**Work to complete:** Please copy every one of the records below word for word, leaving the pictures out of your copy.

(Data visualization images)
[Start of Attachment]

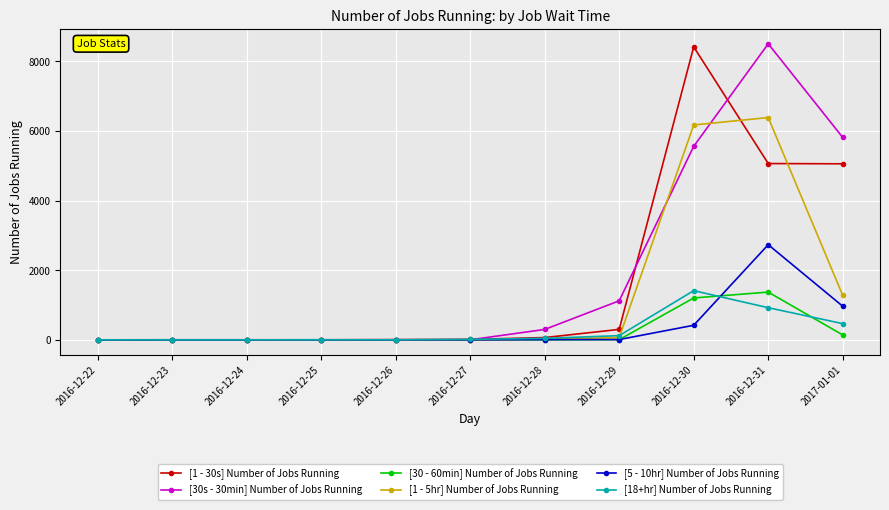

What is the value of the [1 - 5hr] Number of Jobs Running point at the 7th from the left?

21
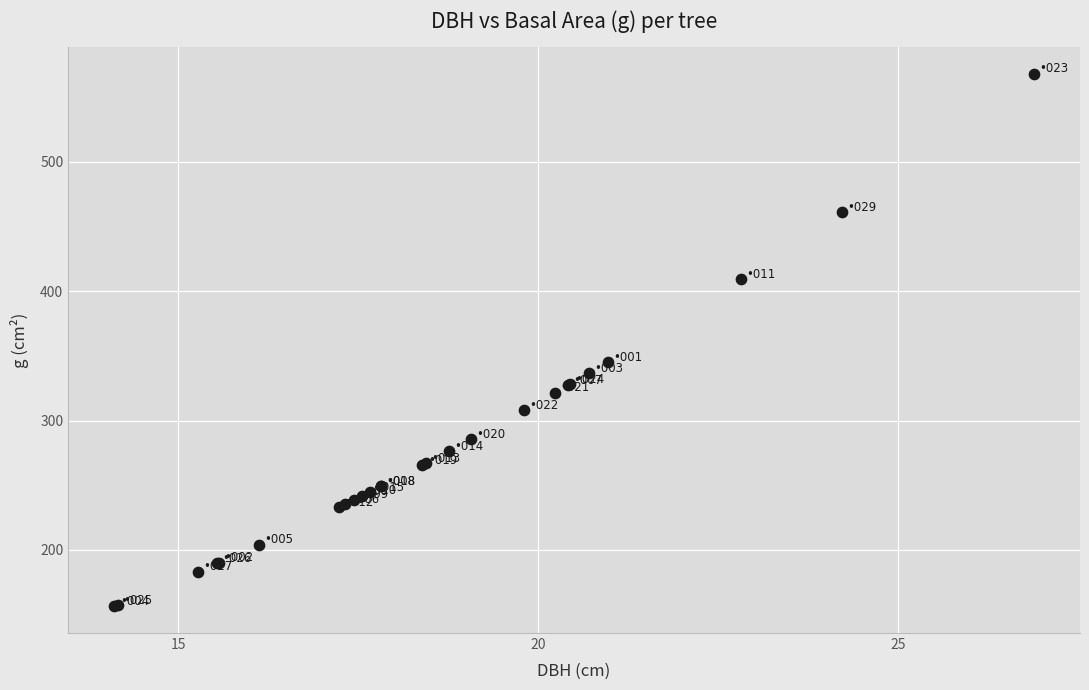

What Y value in the scatter plot is closest to 362?

345.3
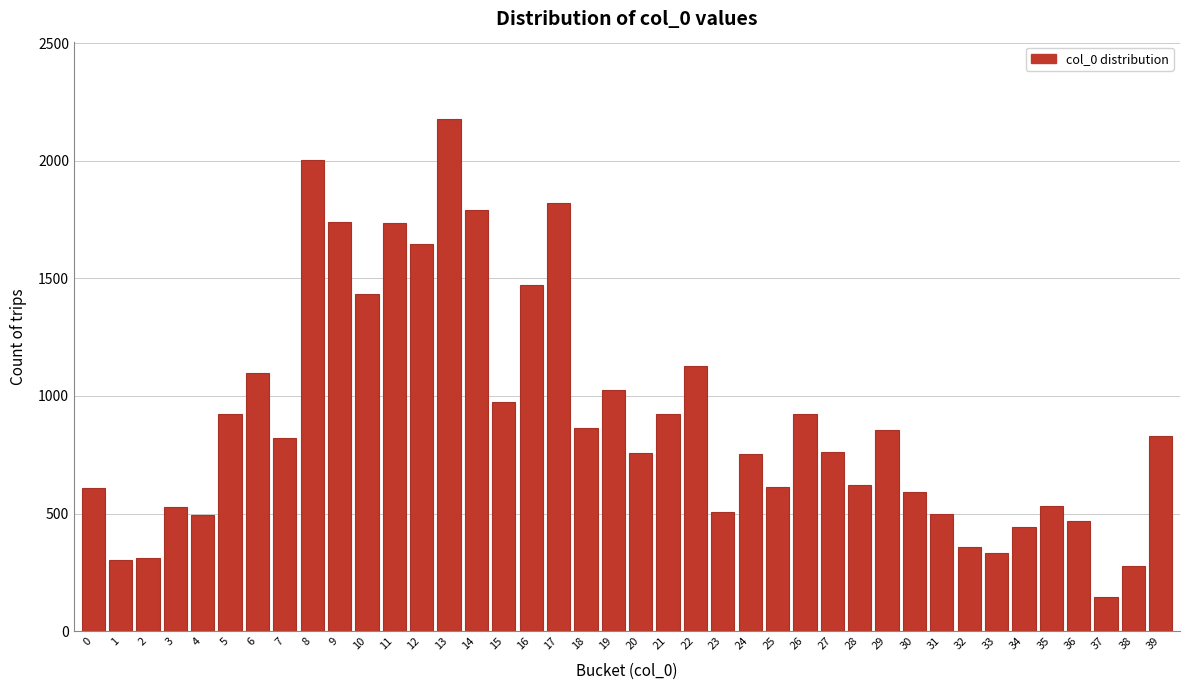

What is the minimum value shown in the chart?

146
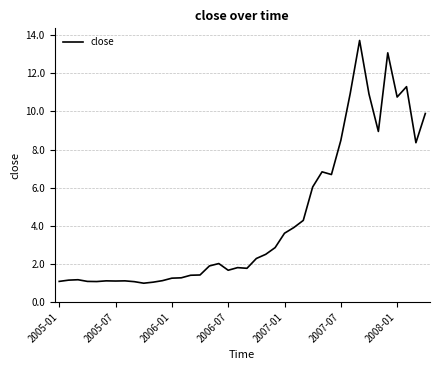

What is the maximum value shown in the chart?

13.7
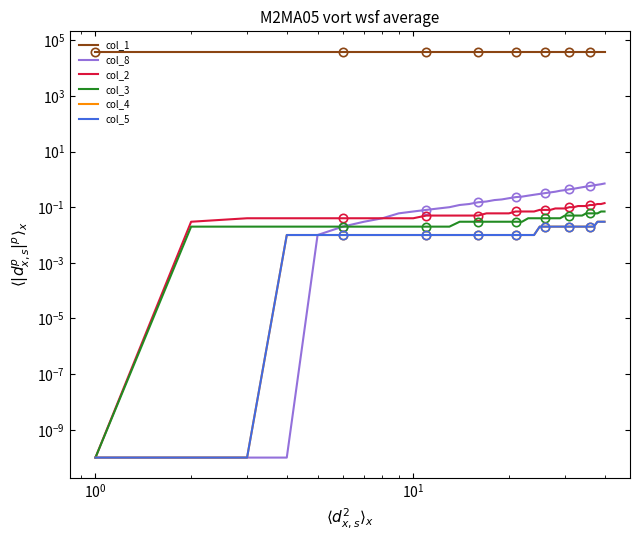

What is the value of the col_8 point at the 25th from the left?

0.3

[End of Attachment]

**Written answer:**
What is the value of the [1 - 5hr] Number of Jobs Running point at the 7th from the left?

21

What Y value in the scatter plot is closest to 362?

345.3

What is the minimum value shown in the chart?

146

What is the maximum value shown in the chart?

13.7

What is the value of the col_8 point at the 25th from the left?

0.3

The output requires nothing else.